I cannot understand what it is that leads me, or what I am after. Being is incomprehensible. What shall I be led to? Is there a being whom I may marry and who would be the means of opening my eyes? Sometimes I think so, but it appears impossible. Why should others tell me that it is so, and will be so, in an unconscious way, as Larned did on Sunday last, and as others have done before him? Will I be led home? It strikes me these people here, Alcott and Lane, will be a great deal to me. I do not know but they may be what I am looking for, or the answer to that in me which is asking.

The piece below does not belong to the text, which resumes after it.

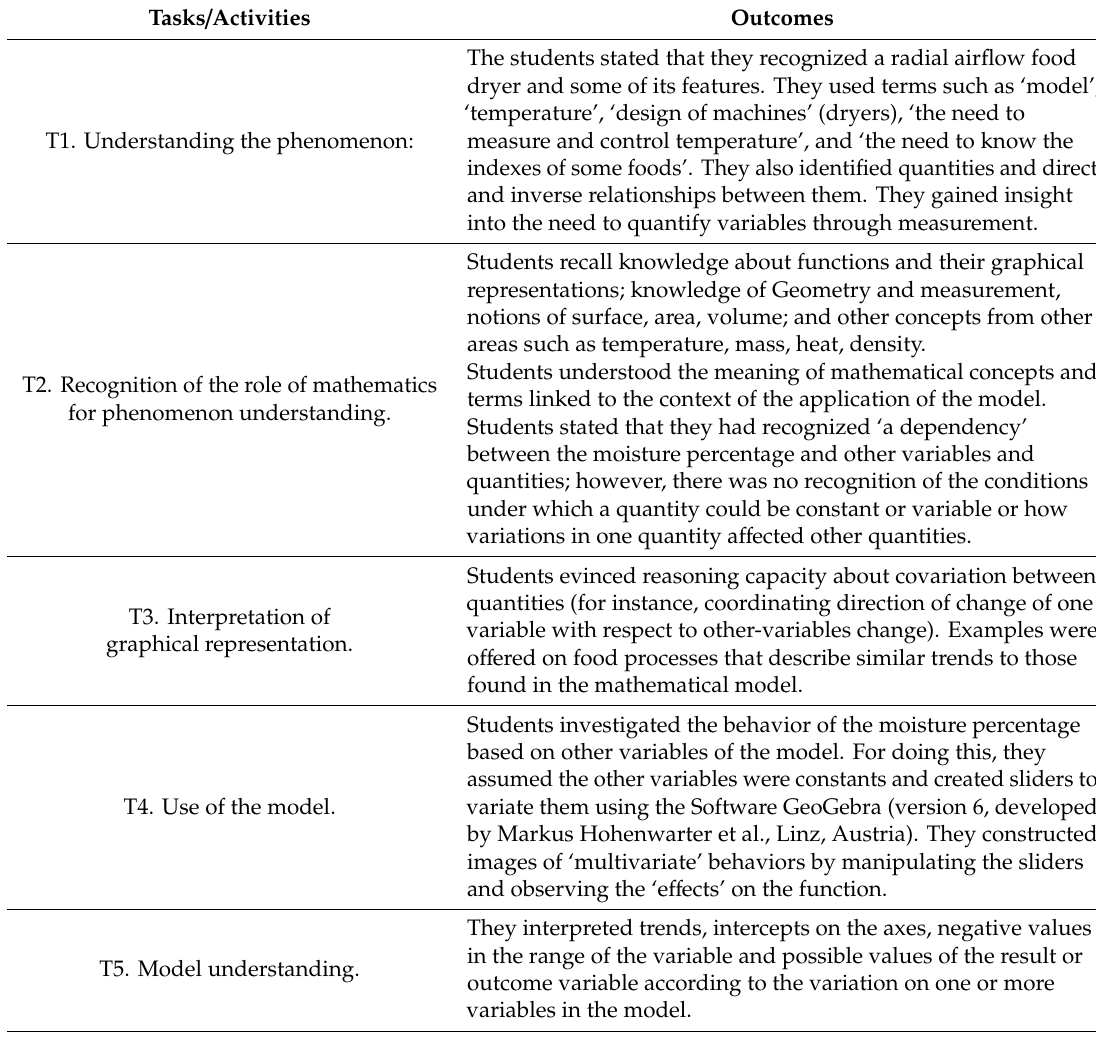
Table 1. Summary of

Can I say it? I believe it should be said. Here I cannot end. They are too near me; they do not awaken in me that sense of their high superiority which would keep me here to be bettered, to be elevated. They have much, very much. I desire Mr. Alcott’s strength of self-denial, and the unselfishness of Mr. Lane in money matters. In both these they are far my superior. I would be meek, humble, and sit at their feet that I might be as they are. They do not understand me, but if I am what my consciousness, my heart, lead me to feel,—if I am not deceived,—why, then I can wait. Yes, patiently wait. Is not this the first time since I have been here that I have recovered myself? Do I not feel that I have something to receive here, to add to, to increase my highest life, which I have never felt anywhere else?